## Work required
No line before the one containing "waste packages. |" is to be output; retype exactly that line and all lines that follow it to the end of the records.

Dataset records Block Start

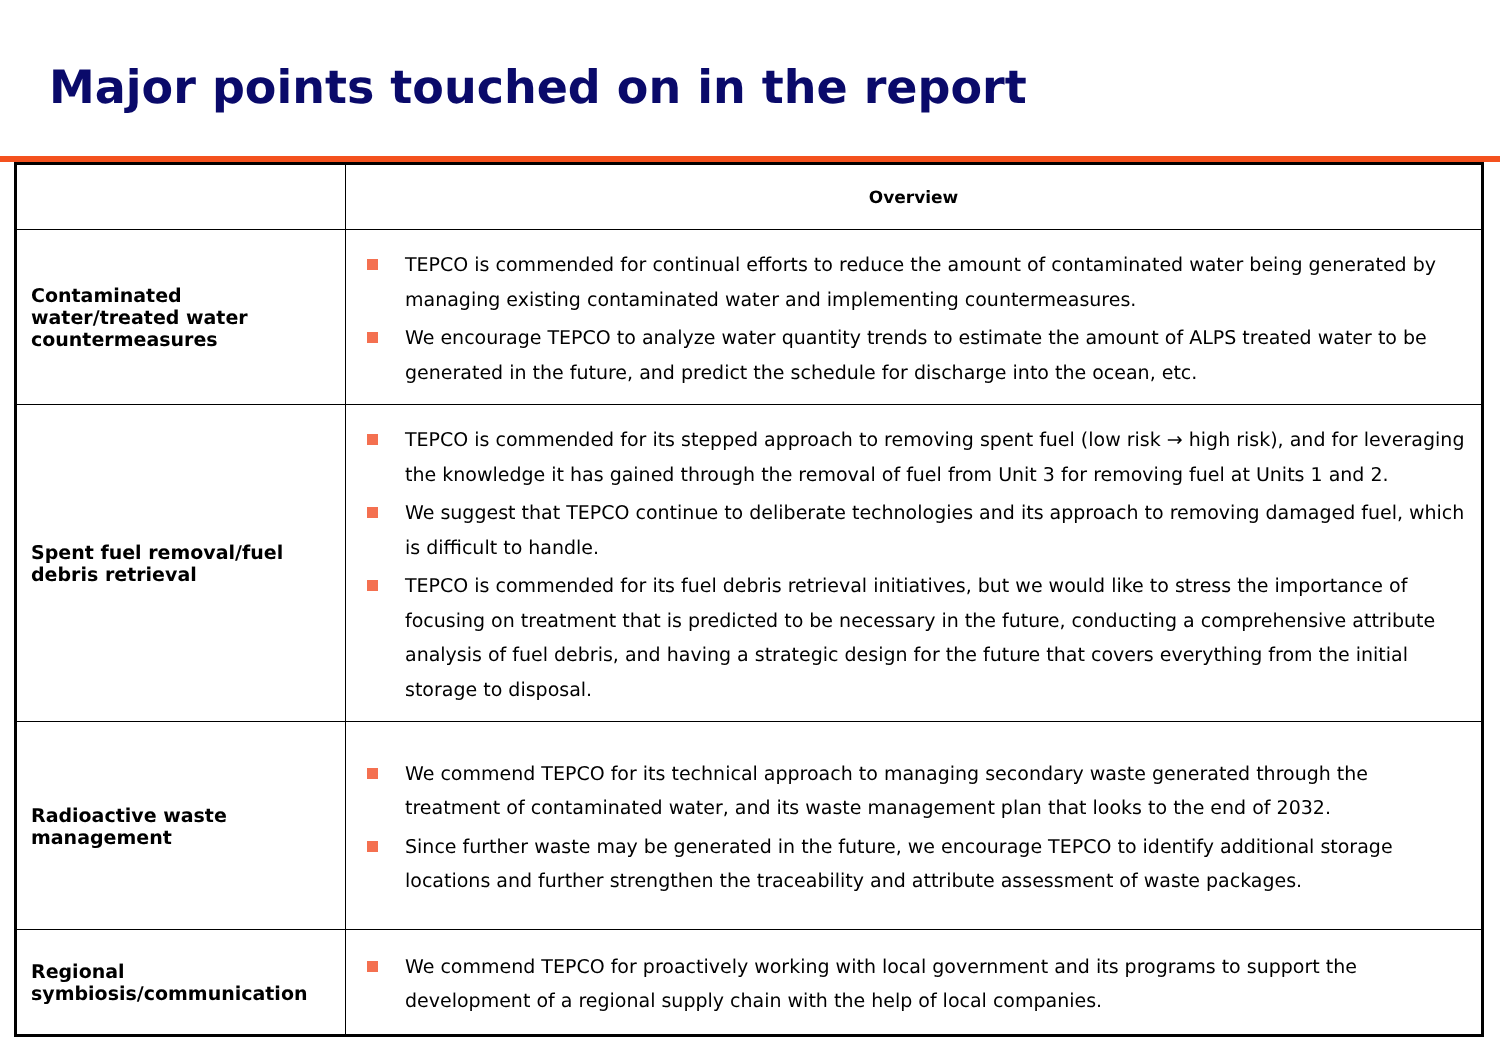Major points touched on in the report
| | Overview |
| --- | --- |
| Contaminated water/treated water countermeasures | TEPCO is commended for continual efforts to reduce the amount of contaminated water being generated by managing existing contaminated water and implementing countermeasures. We encourage TEPCO to analyze water quantity trends to estimate the amount of ALPS treated water to be generated in the future, and predict the schedule for discharge into the ocean, etc. |
| Spent fuel removal/fuel debris retrieval | TEPCO is commended for its stepped approach to removing spent fuel (low risk → high risk), and for leveraging the knowledge it has gained through the removal of fuel from Unit 3 for removing fuel at Units 1 and 2. We suggest that TEPCO continue to deliberate technologies and its approach to removing damaged fuel, which is difficult to handle. TEPCO is commended for its fuel debris retrieval initiatives, but we would like to stress the importance of focusing on treatment that is predicted to be necessary in the future, conducting a comprehensive attribute analysis of fuel debris, and having a strategic design for the future that covers everything from the initial storage to disposal. |
| Radioactive waste management | We commend TEPCO for its technical approach to managing secondary waste generated through the treatment of contaminated water, and its waste management plan that looks to the end of 2032. Since further waste may be generated in the future, we encourage TEPCO to identify additional storage locations and further strengthen the traceability and attribute assessment of waste packages. |
| Regional symbiosis/communication | We commend TEPCO for proactively working with local government and its programs to support the development of a regional supply chain with the help of local companies. |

Dataset records Block End

## Answer to this exercise
| Radioactive waste management | We commend TEPCO for its technical approach to managing secondary waste generated through the treatment of contaminated water, and its waste management plan that looks to the end of 2032. Since further waste may be generated in the future, we encourage TEPCO to identify additional storage locations and further strengthen the traceability and attribute assessment of waste packages. |
| Regional symbiosis/communication | We commend TEPCO for proactively working with local government and its programs to support the development of a regional supply chain with the help of local companies. |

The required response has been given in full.